(EXERCISE INSTRUCTIONS)
Can you repeat every line between the lines holding "left shoulder: (441, 224, -24)" and "right knee: (649, 361, 4)", inclusive, adding 149 to each x, y and depth value in the keypoint triples and leaving the box lines unchanged?

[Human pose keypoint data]
↓↓↓

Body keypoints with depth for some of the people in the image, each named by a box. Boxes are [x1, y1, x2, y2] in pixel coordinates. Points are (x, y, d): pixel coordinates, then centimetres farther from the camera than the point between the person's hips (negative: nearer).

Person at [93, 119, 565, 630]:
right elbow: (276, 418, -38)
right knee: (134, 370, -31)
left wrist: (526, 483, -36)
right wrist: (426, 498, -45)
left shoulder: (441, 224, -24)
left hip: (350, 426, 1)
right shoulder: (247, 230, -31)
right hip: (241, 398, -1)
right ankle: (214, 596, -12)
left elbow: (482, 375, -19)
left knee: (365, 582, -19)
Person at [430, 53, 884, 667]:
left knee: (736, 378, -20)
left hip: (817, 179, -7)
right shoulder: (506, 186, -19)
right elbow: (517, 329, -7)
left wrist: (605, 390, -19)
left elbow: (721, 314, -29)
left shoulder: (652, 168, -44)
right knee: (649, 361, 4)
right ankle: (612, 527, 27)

↑↑↑
↓↓↓

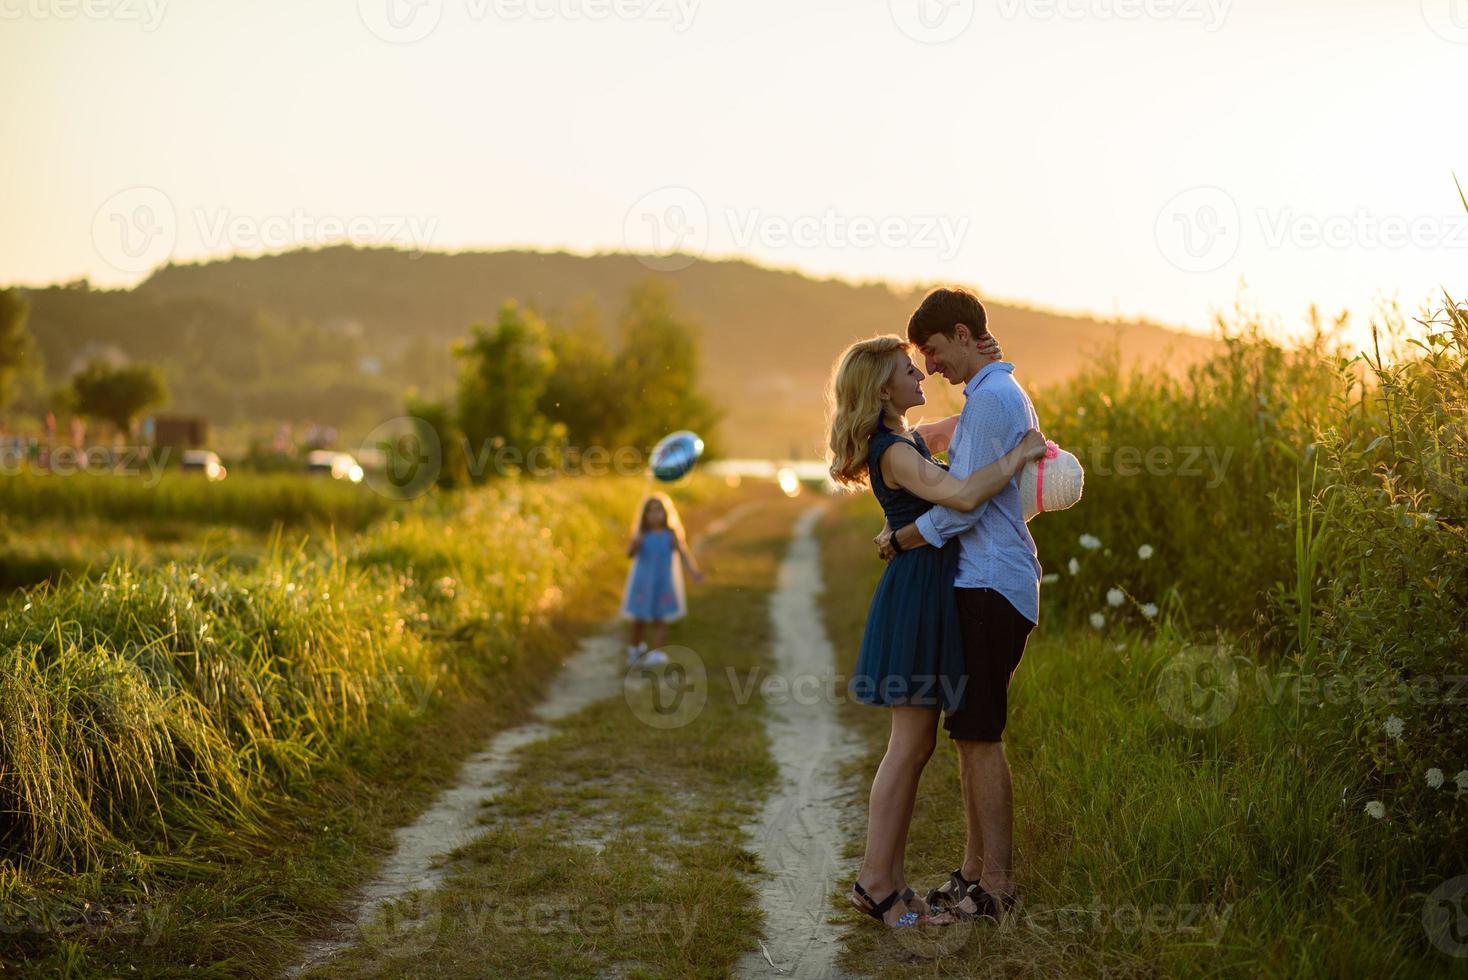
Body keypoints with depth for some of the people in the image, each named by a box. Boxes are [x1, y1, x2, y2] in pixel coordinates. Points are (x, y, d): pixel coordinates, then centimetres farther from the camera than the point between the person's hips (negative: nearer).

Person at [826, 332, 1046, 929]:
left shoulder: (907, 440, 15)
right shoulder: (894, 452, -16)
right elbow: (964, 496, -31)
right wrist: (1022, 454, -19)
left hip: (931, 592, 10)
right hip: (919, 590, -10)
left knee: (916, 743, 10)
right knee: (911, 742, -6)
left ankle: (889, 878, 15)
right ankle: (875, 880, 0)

↑↑↑

(SOLUTION FOR THIS EXERCISE)
left shoulder: (590, 373, 125)
left hip: (499, 575, 150)
right shoulder: (396, 379, 118)
right hip: (390, 547, 148)
right ankle: (363, 745, 137)
left elbow: (631, 524, 130)
left knee: (514, 731, 130)
Person at [430, 53, 884, 667]:
left knee: (885, 527, 129)
left hip: (966, 328, 142)
right shoulder: (655, 335, 130)
right elbow: (666, 478, 142)
left wrist: (754, 539, 130)
left elbow: (870, 463, 120)
left shoulder: (801, 317, 105)
right knee: (798, 510, 153)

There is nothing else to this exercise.